◆ **Exercise**:
Report all lines below with the word "proverbes".

◆ **Supplied records**:
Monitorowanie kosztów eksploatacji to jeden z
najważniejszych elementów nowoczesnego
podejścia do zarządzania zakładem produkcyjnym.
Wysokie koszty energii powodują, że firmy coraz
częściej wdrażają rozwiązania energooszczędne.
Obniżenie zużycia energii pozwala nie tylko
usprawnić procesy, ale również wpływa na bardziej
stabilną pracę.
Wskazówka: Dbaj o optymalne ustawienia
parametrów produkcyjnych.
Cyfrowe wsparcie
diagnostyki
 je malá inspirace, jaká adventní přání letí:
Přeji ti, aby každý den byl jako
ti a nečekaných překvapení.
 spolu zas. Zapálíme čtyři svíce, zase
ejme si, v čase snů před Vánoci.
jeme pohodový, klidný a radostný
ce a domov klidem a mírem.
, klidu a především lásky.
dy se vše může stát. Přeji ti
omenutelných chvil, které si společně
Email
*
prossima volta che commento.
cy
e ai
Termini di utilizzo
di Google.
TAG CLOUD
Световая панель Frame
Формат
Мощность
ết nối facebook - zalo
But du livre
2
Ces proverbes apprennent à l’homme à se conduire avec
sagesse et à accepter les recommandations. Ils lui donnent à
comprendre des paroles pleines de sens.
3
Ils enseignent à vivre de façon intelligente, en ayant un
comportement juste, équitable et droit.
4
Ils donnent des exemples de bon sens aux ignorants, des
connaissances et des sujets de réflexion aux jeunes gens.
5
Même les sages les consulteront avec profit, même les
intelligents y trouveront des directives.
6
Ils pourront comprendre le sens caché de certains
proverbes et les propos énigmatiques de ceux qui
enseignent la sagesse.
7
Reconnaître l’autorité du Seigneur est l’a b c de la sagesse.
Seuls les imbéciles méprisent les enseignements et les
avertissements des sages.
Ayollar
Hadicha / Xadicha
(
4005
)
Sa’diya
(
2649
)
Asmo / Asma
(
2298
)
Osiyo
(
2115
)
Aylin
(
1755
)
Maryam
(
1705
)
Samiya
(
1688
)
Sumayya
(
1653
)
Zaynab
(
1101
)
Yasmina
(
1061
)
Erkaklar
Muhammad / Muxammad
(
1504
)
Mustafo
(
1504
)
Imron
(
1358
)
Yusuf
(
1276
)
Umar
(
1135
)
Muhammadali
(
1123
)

◆ **Reply to the exercise**:
Ces proverbes apprennent à l’homme à se conduire avec
proverbes et les propos énigmatiques de ceux qui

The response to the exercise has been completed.